_DATASET SECTION_
----------------
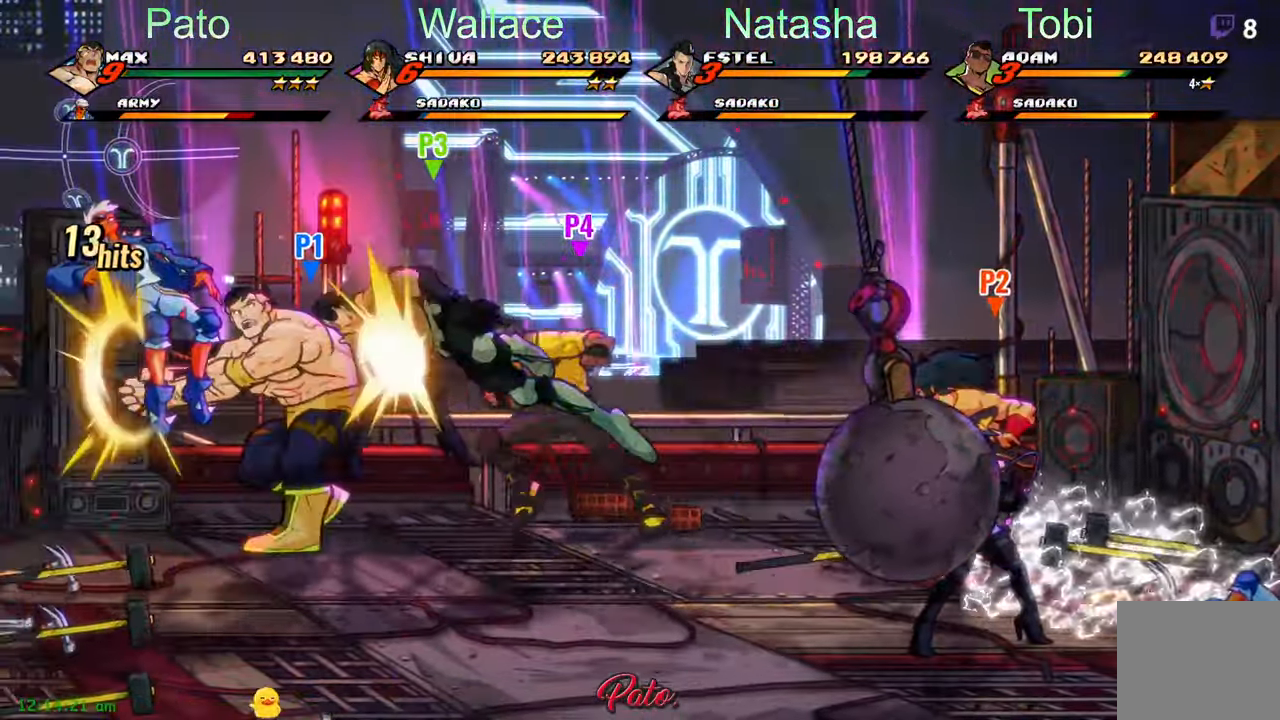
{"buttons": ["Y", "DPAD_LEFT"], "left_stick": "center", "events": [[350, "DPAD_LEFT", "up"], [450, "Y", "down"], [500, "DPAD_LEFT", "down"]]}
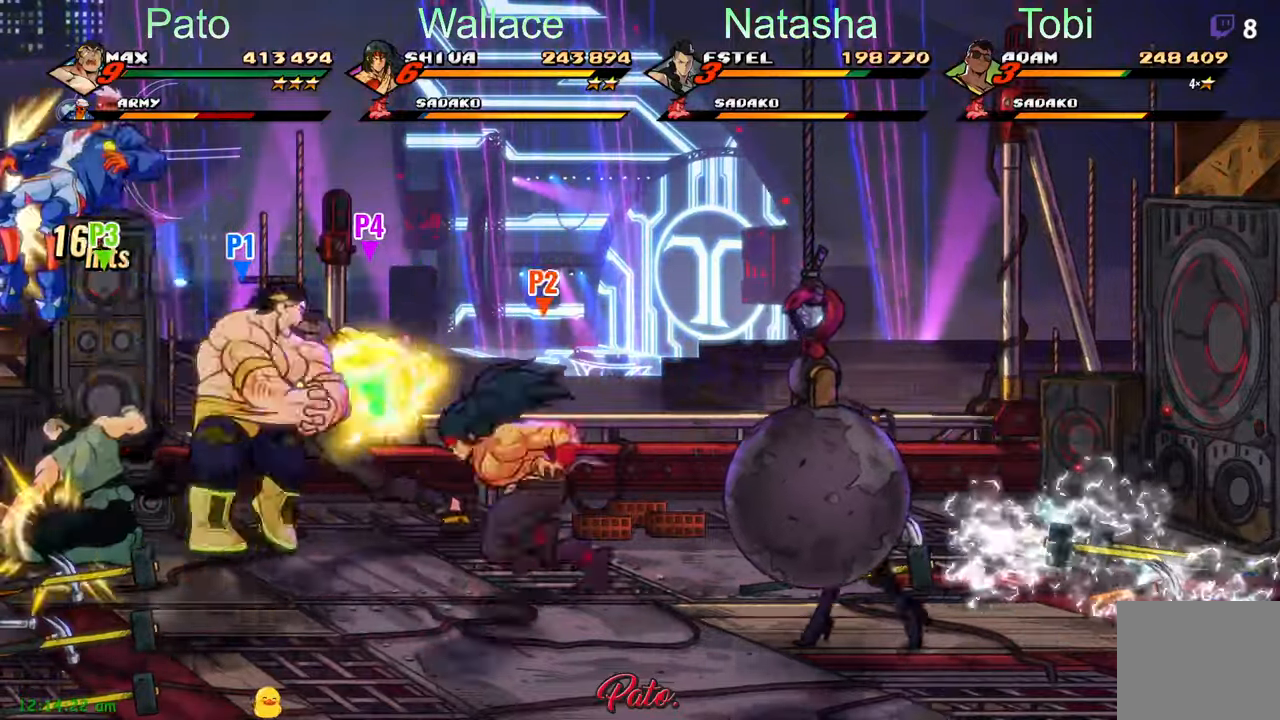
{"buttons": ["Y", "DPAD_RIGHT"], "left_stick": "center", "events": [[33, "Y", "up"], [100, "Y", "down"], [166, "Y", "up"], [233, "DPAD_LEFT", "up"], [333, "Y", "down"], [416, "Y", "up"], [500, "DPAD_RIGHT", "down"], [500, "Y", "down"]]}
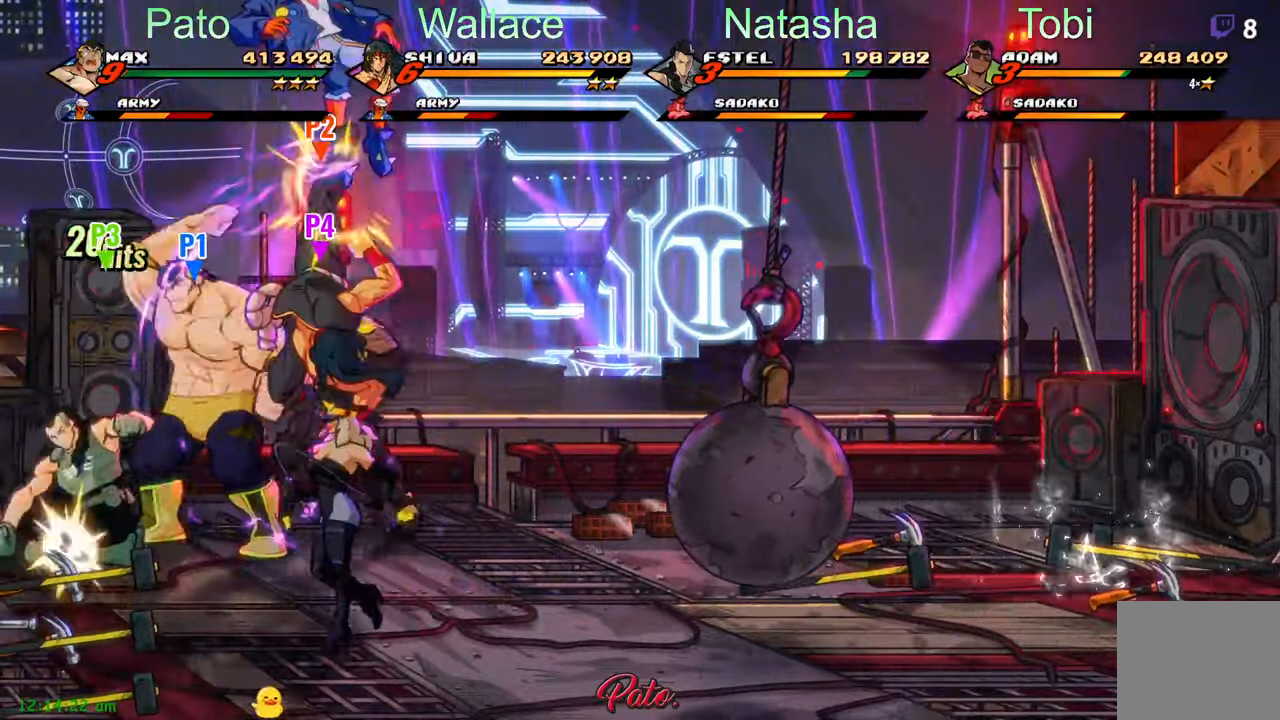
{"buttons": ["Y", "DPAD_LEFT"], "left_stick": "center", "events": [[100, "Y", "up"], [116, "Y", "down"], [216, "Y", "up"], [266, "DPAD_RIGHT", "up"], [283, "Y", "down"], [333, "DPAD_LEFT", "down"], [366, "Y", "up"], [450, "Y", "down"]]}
----------------
Please return the material above unchanged, with every picture removed.

{"buttons": ["Y", "DPAD_LEFT"], "left_stick": "center", "events": [[350, "DPAD_LEFT", "up"], [450, "Y", "down"], [500, "DPAD_LEFT", "down"]]}
{"buttons": ["Y", "DPAD_RIGHT"], "left_stick": "center", "events": [[33, "Y", "up"], [100, "Y", "down"], [166, "Y", "up"], [233, "DPAD_LEFT", "up"], [333, "Y", "down"], [416, "Y", "up"], [500, "DPAD_RIGHT", "down"], [500, "Y", "down"]]}
{"buttons": ["Y", "DPAD_LEFT"], "left_stick": "center", "events": [[100, "Y", "up"], [116, "Y", "down"], [216, "Y", "up"], [266, "DPAD_RIGHT", "up"], [283, "Y", "down"], [333, "DPAD_LEFT", "down"], [366, "Y", "up"], [450, "Y", "down"]]}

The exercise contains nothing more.